- **Task statement**
Repeat the stretch of entries below from the line with "right knee: (668, 494)" through the line with "root of tail: (662, 406)". Include both ends and add nothing.

- **Information shown**
****

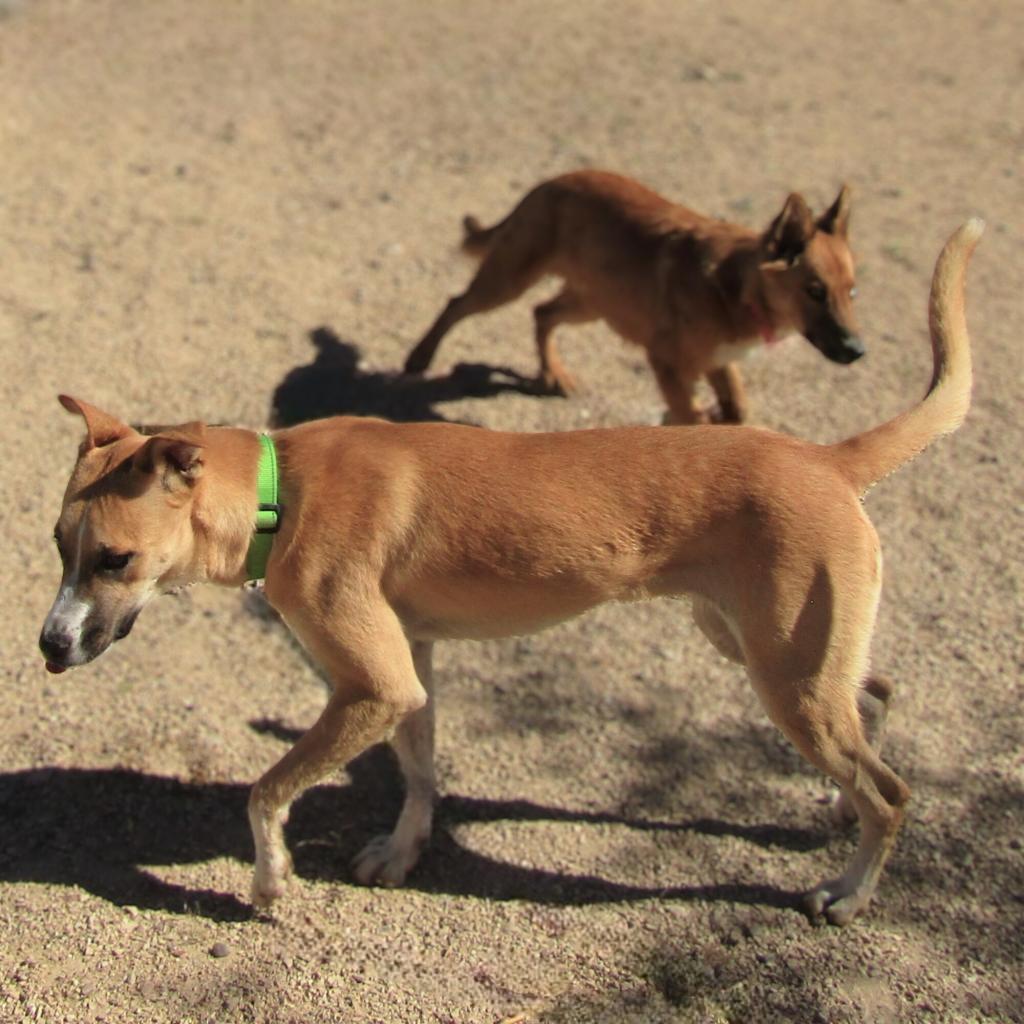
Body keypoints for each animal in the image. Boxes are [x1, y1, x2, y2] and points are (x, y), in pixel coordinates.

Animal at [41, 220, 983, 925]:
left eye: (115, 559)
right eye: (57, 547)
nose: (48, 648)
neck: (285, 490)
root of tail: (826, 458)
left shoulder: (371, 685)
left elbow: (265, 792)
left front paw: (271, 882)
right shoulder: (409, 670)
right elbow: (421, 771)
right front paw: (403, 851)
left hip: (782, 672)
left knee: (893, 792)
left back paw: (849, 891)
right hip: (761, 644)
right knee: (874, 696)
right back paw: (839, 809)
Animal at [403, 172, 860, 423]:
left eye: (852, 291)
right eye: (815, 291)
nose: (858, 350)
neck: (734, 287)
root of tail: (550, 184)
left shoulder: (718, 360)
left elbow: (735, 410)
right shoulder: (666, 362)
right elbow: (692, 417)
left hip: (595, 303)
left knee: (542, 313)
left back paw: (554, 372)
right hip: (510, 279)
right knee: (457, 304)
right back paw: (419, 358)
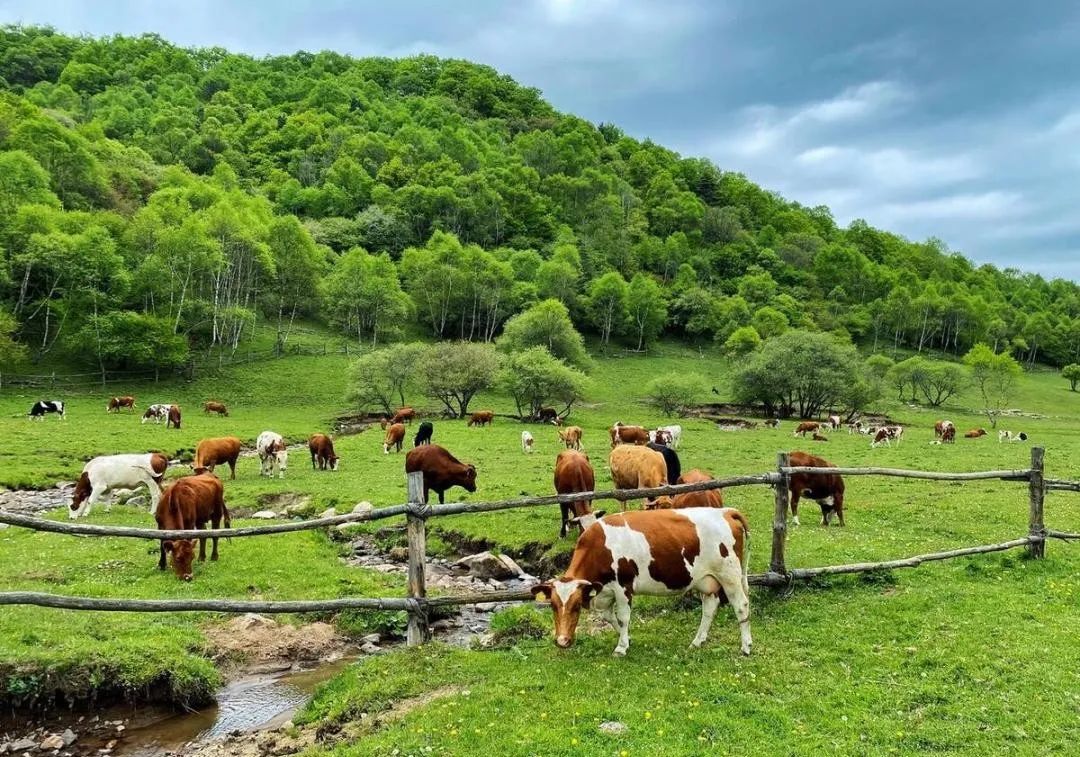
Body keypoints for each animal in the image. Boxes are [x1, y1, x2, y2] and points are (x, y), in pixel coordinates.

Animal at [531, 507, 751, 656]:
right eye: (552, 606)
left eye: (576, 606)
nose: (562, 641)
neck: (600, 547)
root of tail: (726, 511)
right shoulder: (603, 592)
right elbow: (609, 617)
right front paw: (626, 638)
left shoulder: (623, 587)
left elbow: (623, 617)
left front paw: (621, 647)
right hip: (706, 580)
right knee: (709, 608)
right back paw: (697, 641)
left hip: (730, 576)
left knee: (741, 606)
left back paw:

****

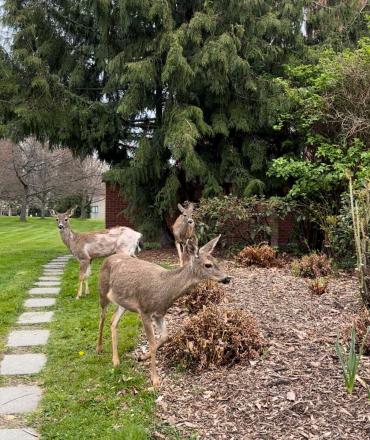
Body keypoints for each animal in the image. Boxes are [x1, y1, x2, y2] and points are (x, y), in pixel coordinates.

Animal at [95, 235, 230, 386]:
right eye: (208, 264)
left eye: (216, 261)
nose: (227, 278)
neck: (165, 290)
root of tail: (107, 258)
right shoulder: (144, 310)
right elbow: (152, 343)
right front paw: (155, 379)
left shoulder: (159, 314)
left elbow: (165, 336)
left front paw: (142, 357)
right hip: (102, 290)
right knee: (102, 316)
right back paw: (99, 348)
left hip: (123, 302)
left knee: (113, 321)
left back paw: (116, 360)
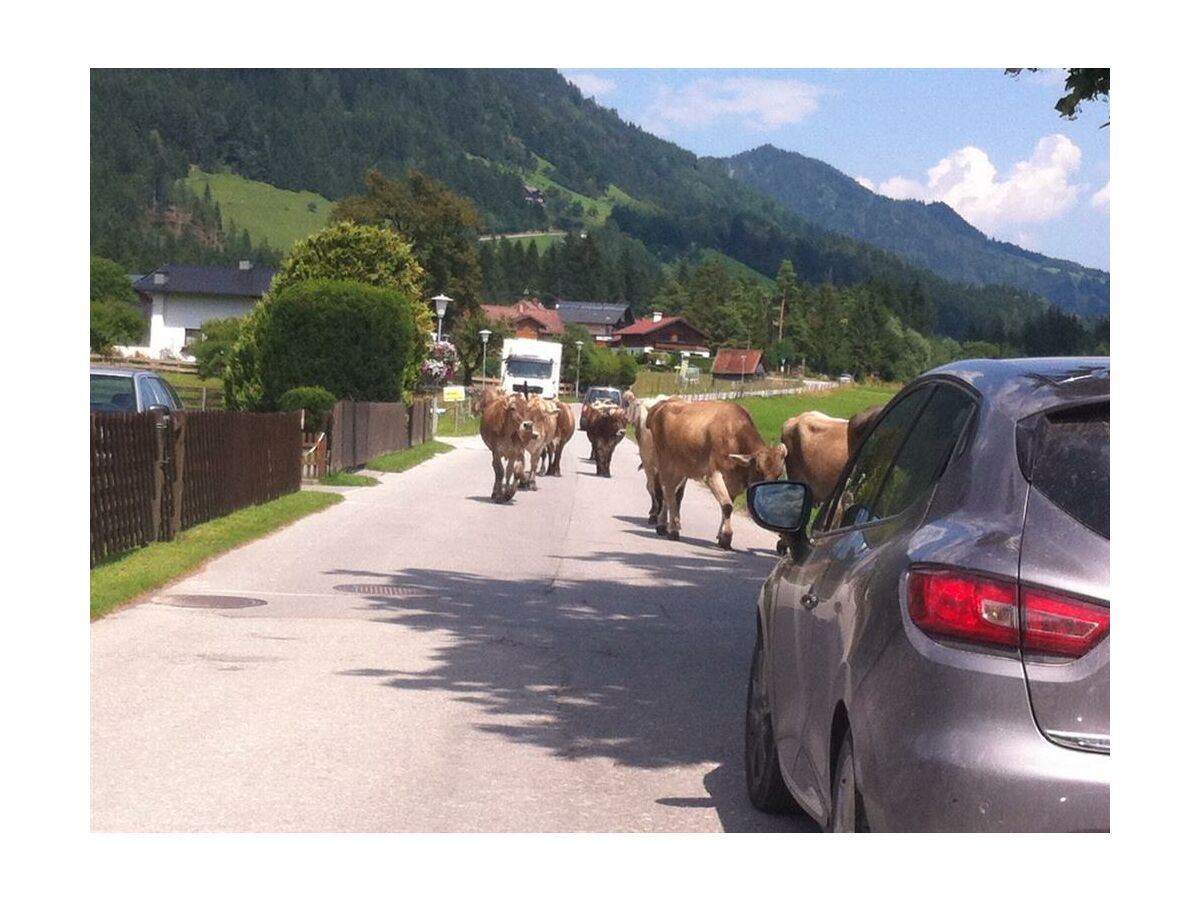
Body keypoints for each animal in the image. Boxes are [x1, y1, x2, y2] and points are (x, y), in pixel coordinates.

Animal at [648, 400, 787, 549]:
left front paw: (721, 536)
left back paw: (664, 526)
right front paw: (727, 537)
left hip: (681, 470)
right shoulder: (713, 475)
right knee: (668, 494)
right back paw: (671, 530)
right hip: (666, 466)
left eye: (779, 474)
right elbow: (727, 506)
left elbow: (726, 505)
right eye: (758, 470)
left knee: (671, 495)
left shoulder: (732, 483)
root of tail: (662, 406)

****

- **Output**
right knee: (668, 494)
right back paw: (671, 530)
right hip: (666, 466)
left eye: (779, 474)
right elbow: (727, 506)
left elbow: (726, 505)
right eye: (758, 470)
left knee: (671, 495)
left shoulder: (732, 483)
root of tail: (662, 406)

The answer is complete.